[Start of Attachment]

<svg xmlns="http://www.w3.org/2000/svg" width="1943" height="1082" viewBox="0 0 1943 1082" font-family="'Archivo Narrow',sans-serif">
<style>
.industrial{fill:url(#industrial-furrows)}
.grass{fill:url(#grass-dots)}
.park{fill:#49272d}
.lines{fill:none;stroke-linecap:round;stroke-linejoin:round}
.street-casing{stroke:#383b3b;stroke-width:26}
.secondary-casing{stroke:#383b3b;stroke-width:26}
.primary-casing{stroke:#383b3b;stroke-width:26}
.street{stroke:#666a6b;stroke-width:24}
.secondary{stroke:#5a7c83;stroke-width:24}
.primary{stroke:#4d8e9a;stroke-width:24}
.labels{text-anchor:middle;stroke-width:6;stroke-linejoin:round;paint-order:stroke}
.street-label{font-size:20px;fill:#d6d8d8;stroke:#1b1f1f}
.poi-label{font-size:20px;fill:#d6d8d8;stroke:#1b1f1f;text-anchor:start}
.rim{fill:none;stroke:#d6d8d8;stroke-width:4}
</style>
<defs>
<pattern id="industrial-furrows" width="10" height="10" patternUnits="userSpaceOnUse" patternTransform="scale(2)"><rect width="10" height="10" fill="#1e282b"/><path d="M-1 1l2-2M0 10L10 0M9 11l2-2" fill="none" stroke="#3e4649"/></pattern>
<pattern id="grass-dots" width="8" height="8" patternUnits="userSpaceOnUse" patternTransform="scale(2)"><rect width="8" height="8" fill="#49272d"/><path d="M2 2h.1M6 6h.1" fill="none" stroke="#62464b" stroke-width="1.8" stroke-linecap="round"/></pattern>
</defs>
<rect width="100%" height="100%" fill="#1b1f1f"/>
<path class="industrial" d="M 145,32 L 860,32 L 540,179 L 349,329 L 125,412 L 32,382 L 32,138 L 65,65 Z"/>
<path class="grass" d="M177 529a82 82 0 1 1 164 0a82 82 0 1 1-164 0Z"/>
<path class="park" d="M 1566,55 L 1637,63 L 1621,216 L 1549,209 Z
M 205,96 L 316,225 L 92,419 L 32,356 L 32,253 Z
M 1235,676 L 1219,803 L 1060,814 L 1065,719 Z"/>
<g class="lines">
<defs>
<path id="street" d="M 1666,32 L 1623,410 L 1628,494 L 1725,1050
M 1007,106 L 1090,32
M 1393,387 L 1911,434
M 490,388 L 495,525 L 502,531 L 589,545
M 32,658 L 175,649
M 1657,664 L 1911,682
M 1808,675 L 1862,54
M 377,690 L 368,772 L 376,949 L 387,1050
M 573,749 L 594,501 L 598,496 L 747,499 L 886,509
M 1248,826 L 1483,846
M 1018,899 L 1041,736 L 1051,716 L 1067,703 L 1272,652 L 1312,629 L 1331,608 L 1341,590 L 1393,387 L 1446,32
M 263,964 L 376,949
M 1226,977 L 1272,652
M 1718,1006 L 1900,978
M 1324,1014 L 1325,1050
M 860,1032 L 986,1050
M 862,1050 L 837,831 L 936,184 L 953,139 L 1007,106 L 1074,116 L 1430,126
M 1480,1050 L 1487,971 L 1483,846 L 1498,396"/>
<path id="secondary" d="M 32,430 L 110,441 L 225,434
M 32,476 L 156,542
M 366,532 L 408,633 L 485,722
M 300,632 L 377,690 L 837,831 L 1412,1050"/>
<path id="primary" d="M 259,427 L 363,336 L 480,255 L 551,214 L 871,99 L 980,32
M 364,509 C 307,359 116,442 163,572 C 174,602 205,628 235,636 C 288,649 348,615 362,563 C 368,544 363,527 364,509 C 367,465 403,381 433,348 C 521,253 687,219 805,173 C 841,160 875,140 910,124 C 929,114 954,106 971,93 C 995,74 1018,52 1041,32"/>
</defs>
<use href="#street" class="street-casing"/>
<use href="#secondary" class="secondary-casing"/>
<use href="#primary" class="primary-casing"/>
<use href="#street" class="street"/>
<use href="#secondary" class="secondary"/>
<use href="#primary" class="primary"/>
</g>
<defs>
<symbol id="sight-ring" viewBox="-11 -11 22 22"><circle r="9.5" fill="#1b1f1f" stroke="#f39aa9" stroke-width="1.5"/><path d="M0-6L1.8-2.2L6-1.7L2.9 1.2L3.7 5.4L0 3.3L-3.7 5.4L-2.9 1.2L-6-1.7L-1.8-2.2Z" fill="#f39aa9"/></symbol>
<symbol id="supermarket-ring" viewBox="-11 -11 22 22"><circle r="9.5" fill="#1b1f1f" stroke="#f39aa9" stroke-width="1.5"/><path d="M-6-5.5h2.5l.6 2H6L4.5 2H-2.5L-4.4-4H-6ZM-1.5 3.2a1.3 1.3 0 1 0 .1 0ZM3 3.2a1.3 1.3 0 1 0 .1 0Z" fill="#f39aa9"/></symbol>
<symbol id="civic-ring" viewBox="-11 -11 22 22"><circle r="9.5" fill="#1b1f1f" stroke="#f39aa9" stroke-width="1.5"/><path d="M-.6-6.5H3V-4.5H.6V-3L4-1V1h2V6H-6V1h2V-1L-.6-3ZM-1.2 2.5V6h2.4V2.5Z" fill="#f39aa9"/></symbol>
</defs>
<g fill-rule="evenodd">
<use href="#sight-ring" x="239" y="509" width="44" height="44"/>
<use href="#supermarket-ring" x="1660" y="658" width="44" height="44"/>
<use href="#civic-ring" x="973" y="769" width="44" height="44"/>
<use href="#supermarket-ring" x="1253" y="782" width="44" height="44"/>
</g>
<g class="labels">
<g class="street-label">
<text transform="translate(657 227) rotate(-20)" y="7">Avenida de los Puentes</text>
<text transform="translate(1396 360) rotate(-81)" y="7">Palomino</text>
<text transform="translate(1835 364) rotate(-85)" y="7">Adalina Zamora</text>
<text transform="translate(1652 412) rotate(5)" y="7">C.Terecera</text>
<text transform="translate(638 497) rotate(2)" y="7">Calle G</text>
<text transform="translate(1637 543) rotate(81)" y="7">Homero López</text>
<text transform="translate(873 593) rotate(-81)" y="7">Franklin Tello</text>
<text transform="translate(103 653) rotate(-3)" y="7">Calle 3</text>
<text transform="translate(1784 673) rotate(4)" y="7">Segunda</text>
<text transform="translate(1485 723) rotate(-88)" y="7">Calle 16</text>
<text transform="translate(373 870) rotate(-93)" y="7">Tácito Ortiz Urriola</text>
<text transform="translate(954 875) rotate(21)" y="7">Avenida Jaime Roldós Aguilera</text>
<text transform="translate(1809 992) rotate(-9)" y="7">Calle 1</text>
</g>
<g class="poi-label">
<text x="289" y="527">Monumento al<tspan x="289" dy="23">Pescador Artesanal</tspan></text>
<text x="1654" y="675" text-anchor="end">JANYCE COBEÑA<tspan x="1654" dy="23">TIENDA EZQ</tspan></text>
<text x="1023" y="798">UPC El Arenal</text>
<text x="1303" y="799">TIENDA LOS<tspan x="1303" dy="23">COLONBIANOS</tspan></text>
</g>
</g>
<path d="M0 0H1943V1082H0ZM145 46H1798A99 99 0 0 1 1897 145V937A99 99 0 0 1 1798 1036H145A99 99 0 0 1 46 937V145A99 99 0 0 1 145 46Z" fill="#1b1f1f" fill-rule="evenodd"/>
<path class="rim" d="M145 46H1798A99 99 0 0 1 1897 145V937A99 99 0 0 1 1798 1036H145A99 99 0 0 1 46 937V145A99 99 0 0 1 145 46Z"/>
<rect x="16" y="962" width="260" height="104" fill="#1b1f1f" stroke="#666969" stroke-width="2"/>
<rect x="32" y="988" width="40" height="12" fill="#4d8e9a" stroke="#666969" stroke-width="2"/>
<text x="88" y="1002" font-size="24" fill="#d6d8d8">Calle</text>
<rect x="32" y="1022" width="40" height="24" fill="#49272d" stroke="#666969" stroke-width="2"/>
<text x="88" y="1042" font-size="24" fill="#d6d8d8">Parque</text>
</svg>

[End of Attachment]

:: Task prompt ::
Return the lines of the records that include the string "casing".

:: Task result ::
.street-casing{stroke:#383b3b;stroke-width:26}
.secondary-casing{stroke:#383b3b;stroke-width:26}
.primary-casing{stroke:#383b3b;stroke-width:26}
<use href="#street" class="street-casing"/>
<use href="#secondary" class="secondary-casing"/>
<use href="#primary" class="primary-casing"/>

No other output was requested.